The borders between retail, mass affluent and private banking will continue to blur, making it virtually impossible for private banks to segment clients according to their respective holdings. Some HNWIs will show identical behavioural characteristics to those clients effectively perceived as ‘retail’ clients – who actually might be clients who only expose a small fraction of their wealth to any particular private bank.

The evolution of mobile devices, as well as advances in multi-channel content display and usability, will improve the adoption of mobile front office applications both by clients and employees of the bank.
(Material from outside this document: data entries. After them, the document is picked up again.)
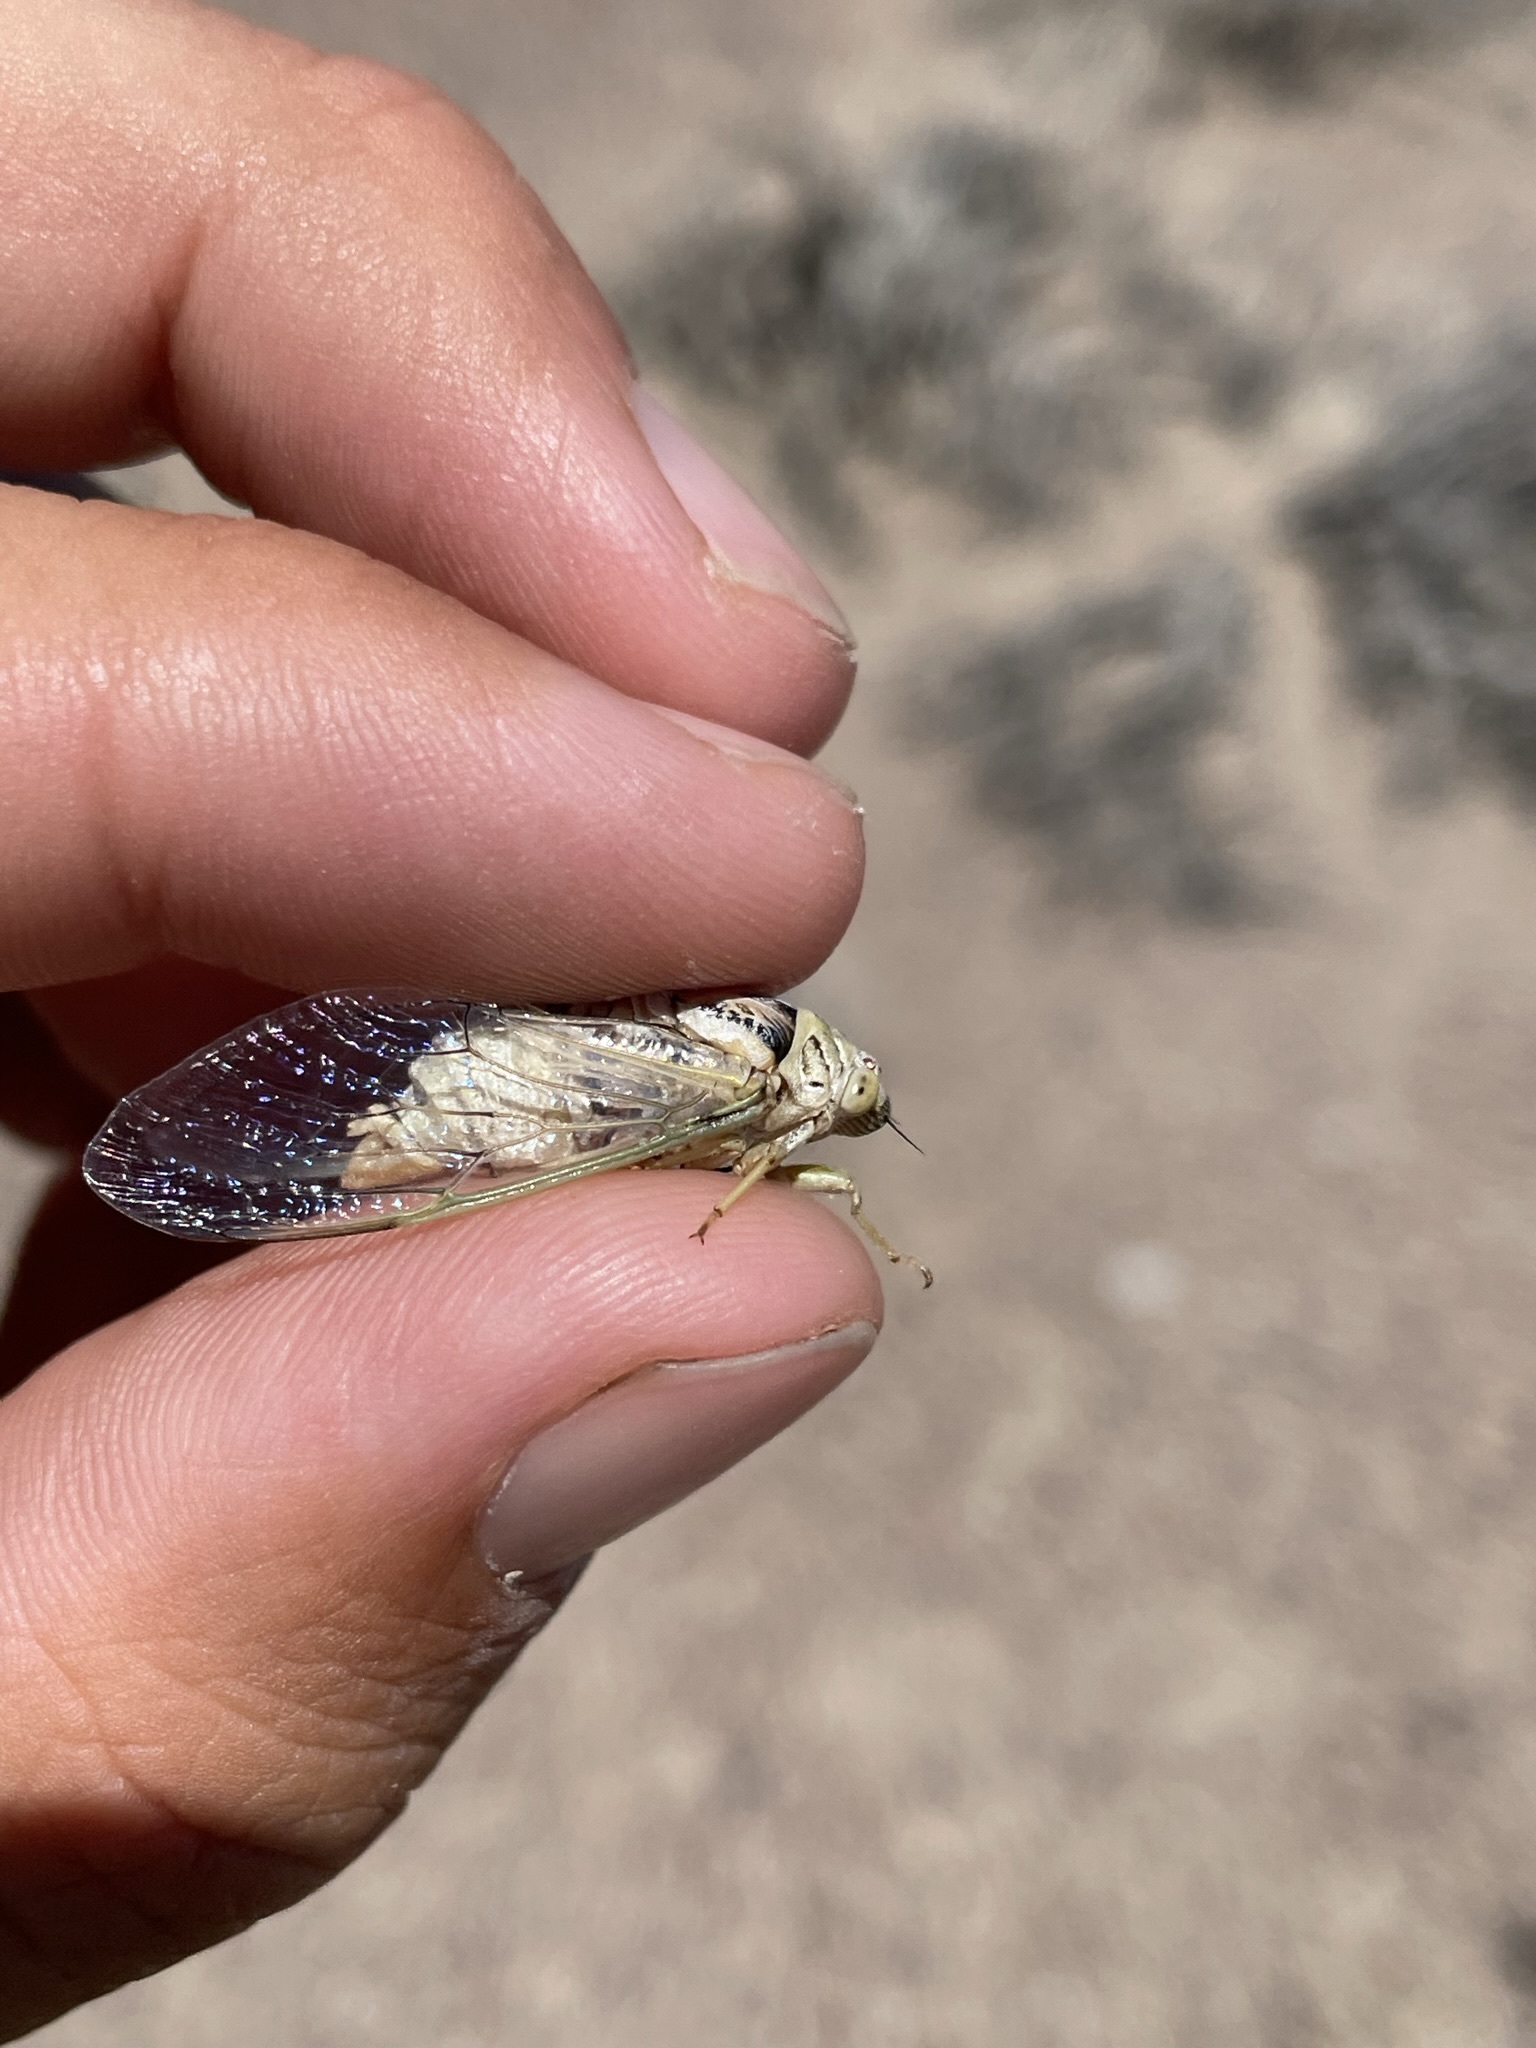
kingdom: Animalia
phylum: Arthropoda
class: Insecta
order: Hemiptera
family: Cicadidae
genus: Okanagodes
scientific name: Okanagodes gracilis
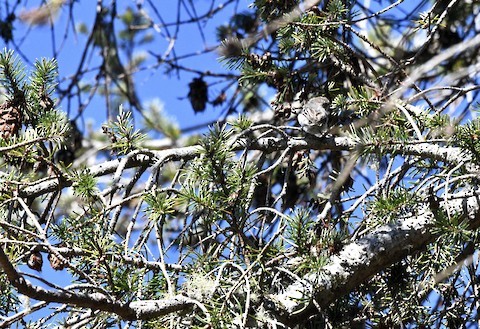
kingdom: Animalia
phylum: Chordata
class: Aves
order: Passeriformes
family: Aegithalidae
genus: Psaltriparus
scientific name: Psaltriparus minimus
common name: American bushtit
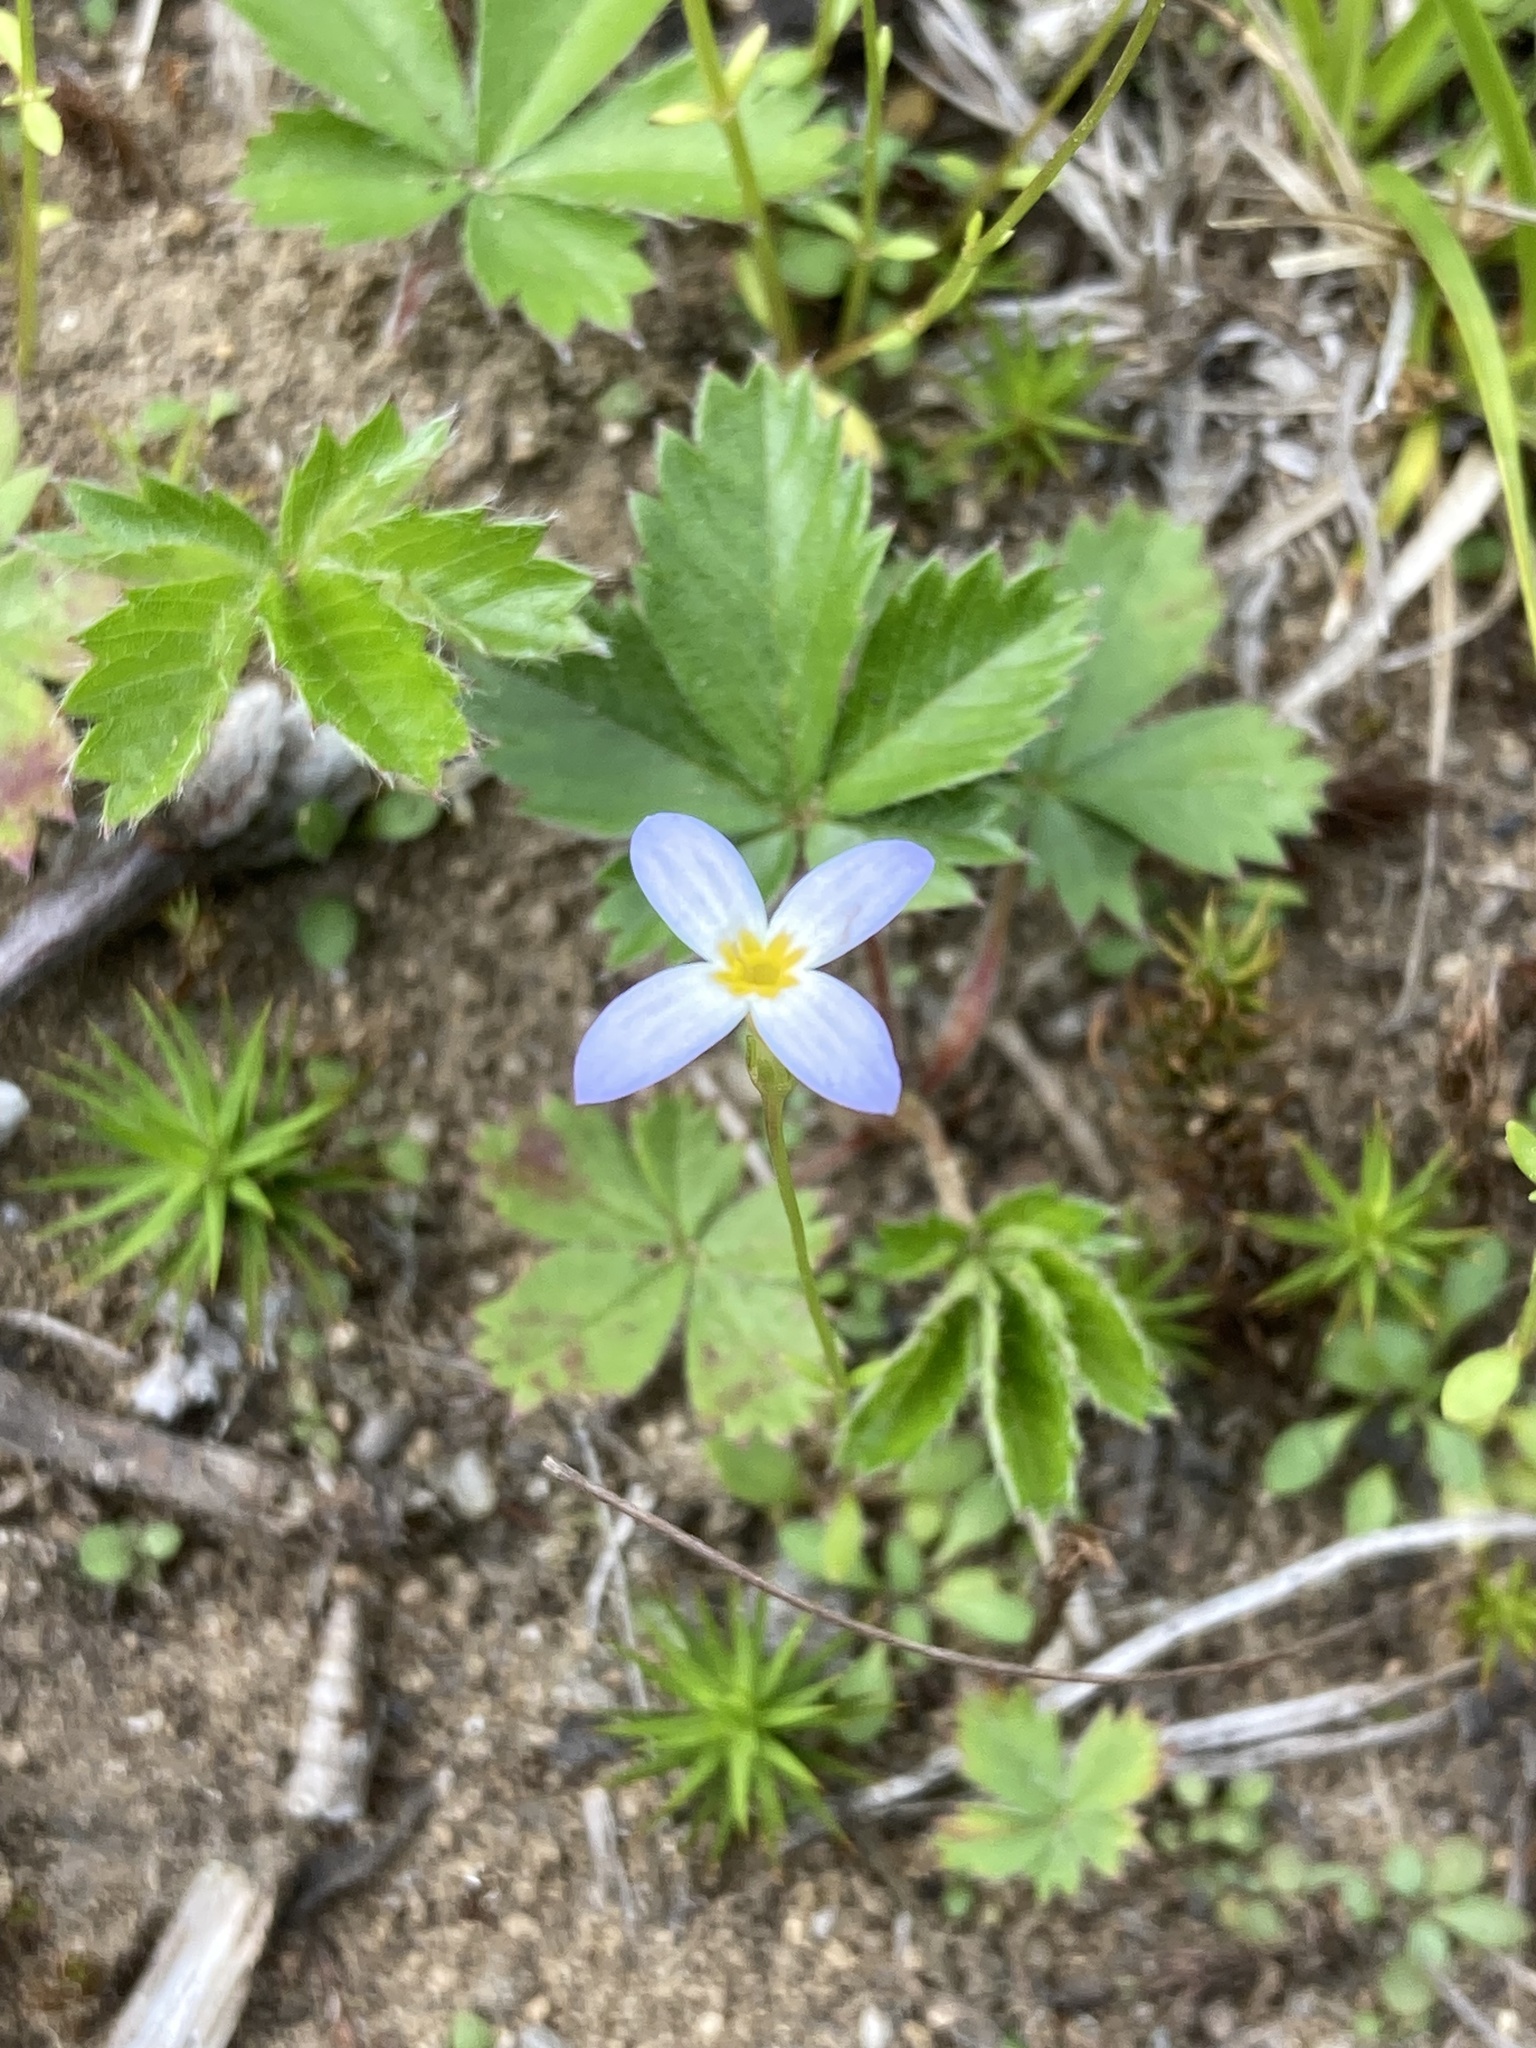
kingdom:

Mobile applications will no longer be a substitute of laptop or desktop computers for use by the ‘mobile workforce’. Instead they will constitute a ubiquitous companion effectively supporting private bankers as well as their clients whenever the support is needed.

Front office solutions will be able to monitor client portfolios in near or real time simultaneously. They will constantly track market events and compliance rules, and interpret them in the specific context of the client portfolio. If, for example, the research department of the bank thinks interest rates in the US will be raised, the pro-active front office solution will generate a call list of clients who would be affected by such a scenario and should be notified. Due to the multi-channel nature of tomorrow’s front office architectures, clients will, for example, receive a text message on their mobile device telling them to either rebalance or hedge their portfolio or contact their client adviser to act on their behalf.”

Swiss Risk AG has merged with Imagnos AG to create Swissrisk – Financial Systems, employing 120 staff across Europe, offering software for portfolio management, trading and payments, custody and customer relationship management.